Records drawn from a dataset
====================
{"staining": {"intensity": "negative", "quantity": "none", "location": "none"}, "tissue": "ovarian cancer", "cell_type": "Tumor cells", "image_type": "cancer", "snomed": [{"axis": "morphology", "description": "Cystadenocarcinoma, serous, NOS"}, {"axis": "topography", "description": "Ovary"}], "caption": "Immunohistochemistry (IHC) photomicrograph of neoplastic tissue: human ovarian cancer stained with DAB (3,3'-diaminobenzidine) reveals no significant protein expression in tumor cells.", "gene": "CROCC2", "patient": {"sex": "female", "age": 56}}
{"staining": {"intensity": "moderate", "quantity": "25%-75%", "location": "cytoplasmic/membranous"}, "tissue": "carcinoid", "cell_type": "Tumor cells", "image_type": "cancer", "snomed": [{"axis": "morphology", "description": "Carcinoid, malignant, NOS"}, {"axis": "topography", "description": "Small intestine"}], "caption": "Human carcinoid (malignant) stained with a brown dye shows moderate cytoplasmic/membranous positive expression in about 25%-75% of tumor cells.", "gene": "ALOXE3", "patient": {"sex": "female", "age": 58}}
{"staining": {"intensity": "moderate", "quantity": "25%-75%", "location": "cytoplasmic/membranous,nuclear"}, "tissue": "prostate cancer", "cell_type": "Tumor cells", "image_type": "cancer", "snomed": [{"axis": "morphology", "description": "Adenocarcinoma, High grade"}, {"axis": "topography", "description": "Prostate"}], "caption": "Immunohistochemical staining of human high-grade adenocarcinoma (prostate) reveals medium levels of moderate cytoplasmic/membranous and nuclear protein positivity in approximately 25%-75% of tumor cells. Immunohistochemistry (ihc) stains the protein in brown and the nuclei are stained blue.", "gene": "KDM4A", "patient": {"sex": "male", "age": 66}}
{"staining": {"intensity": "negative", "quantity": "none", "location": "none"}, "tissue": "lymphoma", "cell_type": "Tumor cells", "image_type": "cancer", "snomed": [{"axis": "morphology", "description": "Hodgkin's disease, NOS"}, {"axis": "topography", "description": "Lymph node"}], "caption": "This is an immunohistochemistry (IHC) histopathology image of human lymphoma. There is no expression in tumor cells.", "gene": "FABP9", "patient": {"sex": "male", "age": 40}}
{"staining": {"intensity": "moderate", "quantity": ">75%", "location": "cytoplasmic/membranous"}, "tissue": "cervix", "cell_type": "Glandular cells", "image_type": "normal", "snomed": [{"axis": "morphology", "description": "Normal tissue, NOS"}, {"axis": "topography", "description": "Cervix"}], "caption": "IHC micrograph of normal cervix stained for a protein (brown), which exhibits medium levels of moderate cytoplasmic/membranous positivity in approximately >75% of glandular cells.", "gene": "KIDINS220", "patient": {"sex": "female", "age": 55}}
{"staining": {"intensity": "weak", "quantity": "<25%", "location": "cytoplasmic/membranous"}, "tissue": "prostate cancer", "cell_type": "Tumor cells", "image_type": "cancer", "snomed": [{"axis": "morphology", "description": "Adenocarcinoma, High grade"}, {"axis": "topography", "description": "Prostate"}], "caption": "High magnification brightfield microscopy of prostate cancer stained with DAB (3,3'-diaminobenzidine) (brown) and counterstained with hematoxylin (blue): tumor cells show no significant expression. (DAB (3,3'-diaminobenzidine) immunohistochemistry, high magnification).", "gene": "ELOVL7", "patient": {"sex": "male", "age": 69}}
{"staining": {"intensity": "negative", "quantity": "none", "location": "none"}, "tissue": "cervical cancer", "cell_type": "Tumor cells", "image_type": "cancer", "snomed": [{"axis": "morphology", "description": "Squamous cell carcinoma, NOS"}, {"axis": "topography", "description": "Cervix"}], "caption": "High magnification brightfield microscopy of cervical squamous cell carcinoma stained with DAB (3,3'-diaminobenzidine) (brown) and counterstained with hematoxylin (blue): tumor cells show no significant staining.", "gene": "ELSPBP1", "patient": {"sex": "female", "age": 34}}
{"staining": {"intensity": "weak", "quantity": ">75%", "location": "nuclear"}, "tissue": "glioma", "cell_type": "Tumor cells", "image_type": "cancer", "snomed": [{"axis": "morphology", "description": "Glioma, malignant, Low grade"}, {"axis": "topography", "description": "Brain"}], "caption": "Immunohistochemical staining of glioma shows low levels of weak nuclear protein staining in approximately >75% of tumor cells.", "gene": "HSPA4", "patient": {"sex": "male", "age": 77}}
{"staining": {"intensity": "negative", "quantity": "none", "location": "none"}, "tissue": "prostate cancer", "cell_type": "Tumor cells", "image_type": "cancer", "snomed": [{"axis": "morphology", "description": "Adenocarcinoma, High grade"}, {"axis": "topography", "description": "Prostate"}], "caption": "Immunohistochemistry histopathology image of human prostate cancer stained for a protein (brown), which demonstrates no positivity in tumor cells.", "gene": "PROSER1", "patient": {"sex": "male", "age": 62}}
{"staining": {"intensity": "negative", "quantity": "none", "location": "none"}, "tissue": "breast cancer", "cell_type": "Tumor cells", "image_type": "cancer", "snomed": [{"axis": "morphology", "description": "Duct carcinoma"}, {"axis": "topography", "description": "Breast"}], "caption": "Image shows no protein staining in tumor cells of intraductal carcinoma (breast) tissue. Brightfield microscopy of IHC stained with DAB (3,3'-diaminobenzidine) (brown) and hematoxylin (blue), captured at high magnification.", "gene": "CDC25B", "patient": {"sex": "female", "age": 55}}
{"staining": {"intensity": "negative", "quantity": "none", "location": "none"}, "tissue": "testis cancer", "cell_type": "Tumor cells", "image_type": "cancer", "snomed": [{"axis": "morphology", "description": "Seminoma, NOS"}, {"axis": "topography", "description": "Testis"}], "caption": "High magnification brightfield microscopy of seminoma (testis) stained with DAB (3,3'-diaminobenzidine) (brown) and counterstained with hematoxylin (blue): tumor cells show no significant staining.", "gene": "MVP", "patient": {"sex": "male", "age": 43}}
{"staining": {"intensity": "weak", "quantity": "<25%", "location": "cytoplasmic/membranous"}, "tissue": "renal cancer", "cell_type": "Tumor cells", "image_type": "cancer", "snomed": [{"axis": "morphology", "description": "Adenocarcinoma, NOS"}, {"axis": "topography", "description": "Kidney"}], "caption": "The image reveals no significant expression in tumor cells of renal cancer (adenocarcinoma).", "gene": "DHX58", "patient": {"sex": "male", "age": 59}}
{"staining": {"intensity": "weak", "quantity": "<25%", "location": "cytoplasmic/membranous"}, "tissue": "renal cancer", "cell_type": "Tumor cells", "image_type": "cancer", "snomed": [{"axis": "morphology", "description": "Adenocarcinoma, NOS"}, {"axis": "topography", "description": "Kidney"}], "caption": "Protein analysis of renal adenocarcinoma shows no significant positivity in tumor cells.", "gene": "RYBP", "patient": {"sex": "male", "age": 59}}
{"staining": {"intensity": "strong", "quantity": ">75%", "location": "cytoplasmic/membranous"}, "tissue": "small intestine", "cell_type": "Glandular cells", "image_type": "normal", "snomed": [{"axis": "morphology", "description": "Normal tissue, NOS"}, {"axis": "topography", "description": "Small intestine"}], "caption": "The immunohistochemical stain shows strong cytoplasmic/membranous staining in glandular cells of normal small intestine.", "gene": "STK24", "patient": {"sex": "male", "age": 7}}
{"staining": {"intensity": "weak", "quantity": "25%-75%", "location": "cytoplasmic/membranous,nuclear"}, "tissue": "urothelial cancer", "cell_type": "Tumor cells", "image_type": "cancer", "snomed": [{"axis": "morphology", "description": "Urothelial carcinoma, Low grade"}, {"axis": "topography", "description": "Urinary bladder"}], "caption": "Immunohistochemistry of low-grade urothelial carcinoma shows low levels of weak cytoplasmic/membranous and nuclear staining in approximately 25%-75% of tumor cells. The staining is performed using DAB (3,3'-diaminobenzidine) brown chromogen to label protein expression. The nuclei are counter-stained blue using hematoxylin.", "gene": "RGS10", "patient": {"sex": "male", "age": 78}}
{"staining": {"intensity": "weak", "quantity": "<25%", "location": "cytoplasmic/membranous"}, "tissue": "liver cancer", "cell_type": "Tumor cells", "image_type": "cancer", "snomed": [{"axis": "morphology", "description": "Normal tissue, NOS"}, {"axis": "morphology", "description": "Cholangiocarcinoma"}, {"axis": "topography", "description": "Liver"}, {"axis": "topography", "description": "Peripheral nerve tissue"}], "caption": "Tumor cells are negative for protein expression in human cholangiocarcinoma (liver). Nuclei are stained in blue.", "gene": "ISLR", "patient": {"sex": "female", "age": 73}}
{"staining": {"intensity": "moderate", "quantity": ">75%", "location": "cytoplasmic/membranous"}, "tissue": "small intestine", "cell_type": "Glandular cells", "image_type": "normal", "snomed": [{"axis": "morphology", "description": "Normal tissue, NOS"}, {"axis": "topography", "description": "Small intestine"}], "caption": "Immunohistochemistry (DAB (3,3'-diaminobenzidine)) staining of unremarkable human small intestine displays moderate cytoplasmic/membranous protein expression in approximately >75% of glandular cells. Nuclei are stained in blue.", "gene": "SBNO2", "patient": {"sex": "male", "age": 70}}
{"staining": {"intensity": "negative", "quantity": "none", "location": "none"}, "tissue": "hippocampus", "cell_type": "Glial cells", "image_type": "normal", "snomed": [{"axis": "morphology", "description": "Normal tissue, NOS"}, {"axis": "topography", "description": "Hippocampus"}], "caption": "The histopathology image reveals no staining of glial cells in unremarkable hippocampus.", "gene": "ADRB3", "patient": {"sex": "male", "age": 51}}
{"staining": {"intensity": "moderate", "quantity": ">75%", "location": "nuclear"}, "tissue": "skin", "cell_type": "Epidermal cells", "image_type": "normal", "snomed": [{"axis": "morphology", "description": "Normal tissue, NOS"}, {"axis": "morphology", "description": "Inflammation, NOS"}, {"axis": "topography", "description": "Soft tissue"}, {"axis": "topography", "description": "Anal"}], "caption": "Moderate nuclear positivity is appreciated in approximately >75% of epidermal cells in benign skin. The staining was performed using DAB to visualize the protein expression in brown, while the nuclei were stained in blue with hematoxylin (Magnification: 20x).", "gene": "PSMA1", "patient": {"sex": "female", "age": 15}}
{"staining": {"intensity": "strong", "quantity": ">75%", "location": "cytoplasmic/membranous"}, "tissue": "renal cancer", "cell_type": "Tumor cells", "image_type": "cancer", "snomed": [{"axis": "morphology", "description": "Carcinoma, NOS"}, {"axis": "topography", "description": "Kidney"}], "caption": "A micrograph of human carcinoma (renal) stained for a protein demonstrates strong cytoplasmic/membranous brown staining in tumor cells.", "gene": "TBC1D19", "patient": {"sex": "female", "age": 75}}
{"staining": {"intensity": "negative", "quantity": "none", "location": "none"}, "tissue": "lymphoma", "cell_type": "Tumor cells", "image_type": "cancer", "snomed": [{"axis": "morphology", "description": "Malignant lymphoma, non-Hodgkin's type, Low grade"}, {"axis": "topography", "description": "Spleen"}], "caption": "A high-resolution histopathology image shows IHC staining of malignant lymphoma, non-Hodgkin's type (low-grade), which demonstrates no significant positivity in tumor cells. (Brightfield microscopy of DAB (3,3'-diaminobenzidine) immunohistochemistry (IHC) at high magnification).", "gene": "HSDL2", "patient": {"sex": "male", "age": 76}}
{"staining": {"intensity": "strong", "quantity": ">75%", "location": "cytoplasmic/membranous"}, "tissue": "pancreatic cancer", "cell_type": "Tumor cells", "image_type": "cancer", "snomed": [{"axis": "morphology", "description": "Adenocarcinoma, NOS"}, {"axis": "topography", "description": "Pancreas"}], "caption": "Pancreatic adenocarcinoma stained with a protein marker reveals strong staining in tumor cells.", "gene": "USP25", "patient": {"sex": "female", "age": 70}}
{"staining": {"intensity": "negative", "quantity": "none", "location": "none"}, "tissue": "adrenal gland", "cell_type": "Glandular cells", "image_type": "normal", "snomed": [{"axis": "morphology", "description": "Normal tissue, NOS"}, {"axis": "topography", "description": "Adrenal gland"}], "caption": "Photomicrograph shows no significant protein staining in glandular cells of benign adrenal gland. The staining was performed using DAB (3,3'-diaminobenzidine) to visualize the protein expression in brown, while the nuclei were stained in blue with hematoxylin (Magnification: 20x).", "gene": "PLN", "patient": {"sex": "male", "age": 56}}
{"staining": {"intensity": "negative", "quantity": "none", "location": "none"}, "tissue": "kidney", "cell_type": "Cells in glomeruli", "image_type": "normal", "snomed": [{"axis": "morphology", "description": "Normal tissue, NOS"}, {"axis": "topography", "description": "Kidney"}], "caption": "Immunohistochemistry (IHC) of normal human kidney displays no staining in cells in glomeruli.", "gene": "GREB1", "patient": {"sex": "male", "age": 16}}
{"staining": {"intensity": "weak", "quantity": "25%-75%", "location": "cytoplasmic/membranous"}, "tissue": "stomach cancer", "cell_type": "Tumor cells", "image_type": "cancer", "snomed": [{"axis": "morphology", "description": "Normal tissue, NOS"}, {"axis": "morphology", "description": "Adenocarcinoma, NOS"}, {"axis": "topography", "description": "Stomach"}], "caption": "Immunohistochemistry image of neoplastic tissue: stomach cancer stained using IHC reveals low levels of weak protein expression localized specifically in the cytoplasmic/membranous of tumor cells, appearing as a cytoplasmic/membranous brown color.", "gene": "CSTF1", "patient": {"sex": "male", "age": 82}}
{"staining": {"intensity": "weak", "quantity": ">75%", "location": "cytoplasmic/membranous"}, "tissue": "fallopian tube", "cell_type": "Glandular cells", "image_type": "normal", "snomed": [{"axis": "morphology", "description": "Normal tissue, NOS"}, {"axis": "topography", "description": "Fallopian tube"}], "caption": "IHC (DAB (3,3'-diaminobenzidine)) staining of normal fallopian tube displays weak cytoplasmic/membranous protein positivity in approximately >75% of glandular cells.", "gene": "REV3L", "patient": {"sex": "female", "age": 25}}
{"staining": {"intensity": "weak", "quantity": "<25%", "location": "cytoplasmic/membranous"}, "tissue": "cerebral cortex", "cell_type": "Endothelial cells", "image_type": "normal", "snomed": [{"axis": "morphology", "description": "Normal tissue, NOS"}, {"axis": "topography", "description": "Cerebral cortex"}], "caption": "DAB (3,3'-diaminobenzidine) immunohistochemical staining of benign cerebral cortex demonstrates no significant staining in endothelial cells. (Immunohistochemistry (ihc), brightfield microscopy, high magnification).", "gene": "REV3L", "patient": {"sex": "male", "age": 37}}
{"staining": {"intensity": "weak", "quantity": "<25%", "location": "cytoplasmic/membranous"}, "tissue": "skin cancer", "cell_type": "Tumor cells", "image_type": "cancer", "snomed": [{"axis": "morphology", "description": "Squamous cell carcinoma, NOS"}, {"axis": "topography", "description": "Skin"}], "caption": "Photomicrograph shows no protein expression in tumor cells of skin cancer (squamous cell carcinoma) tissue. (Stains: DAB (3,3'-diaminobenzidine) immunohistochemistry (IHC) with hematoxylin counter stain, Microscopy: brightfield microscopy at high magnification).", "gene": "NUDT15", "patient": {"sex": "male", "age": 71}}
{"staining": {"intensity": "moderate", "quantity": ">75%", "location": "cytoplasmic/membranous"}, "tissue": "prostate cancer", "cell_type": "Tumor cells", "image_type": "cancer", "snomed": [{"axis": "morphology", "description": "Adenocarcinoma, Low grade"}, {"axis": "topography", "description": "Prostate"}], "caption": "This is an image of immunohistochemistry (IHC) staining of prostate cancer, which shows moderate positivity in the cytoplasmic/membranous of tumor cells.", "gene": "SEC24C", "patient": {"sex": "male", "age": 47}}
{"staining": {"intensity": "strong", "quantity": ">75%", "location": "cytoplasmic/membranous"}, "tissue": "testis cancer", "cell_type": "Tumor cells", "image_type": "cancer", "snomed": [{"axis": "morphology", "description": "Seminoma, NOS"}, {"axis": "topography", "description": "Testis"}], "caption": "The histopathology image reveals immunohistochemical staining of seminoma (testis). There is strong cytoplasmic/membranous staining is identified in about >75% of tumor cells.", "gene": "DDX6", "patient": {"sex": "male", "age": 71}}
====================
■ **Problem description**: Transcribe, exactly and without additions, the lines of the records above, beginning with the line that contains "image of neoplastic" and ending with the line that contains "(3,3'-diaminobenzidine) immunohistochemical staining", both included.

■ **Answer to the problem**:
{"staining": {"intensity": "weak", "quantity": "25%-75%", "location": "cytoplasmic/membranous"}, "tissue": "stomach cancer", "cell_type": "Tumor cells", "image_type": "cancer", "snomed": [{"axis": "morphology", "description": "Normal tissue, NOS"}, {"axis": "morphology", "description": "Adenocarcinoma, NOS"}, {"axis": "topography", "description": "Stomach"}], "caption": "Immunohistochemistry image of neoplastic tissue: stomach cancer stained using IHC reveals low levels of weak protein expression localized specifically in the cytoplasmic/membranous of tumor cells, appearing as a cytoplasmic/membranous brown color.", "gene": "CSTF1", "patient": {"sex": "male", "age": 82}}
{"staining": {"intensity": "weak", "quantity": ">75%", "location": "cytoplasmic/membranous"}, "tissue": "fallopian tube", "cell_type": "Glandular cells", "image_type": "normal", "snomed": [{"axis": "morphology", "description": "Normal tissue, NOS"}, {"axis": "topography", "description": "Fallopian tube"}], "caption": "IHC (DAB (3,3'-diaminobenzidine)) staining of normal fallopian tube displays weak cytoplasmic/membranous protein positivity in approximately >75% of glandular cells.", "gene": "REV3L", "patient": {"sex": "female", "age": 25}}
{"staining": {"intensity": "weak", "quantity": "<25%", "location": "cytoplasmic/membranous"}, "tissue": "cerebral cortex", "cell_type": "Endothelial cells", "image_type": "normal", "snomed": [{"axis": "morphology", "description": "Normal tissue, NOS"}, {"axis": "topography", "description": "Cerebral cortex"}], "caption": "DAB (3,3'-diaminobenzidine) immunohistochemical staining of benign cerebral cortex demonstrates no significant staining in endothelial cells. (Immunohistochemistry (ihc), brightfield microscopy, high magnification).", "gene": "REV3L", "patient": {"sex": "male", "age": 37}}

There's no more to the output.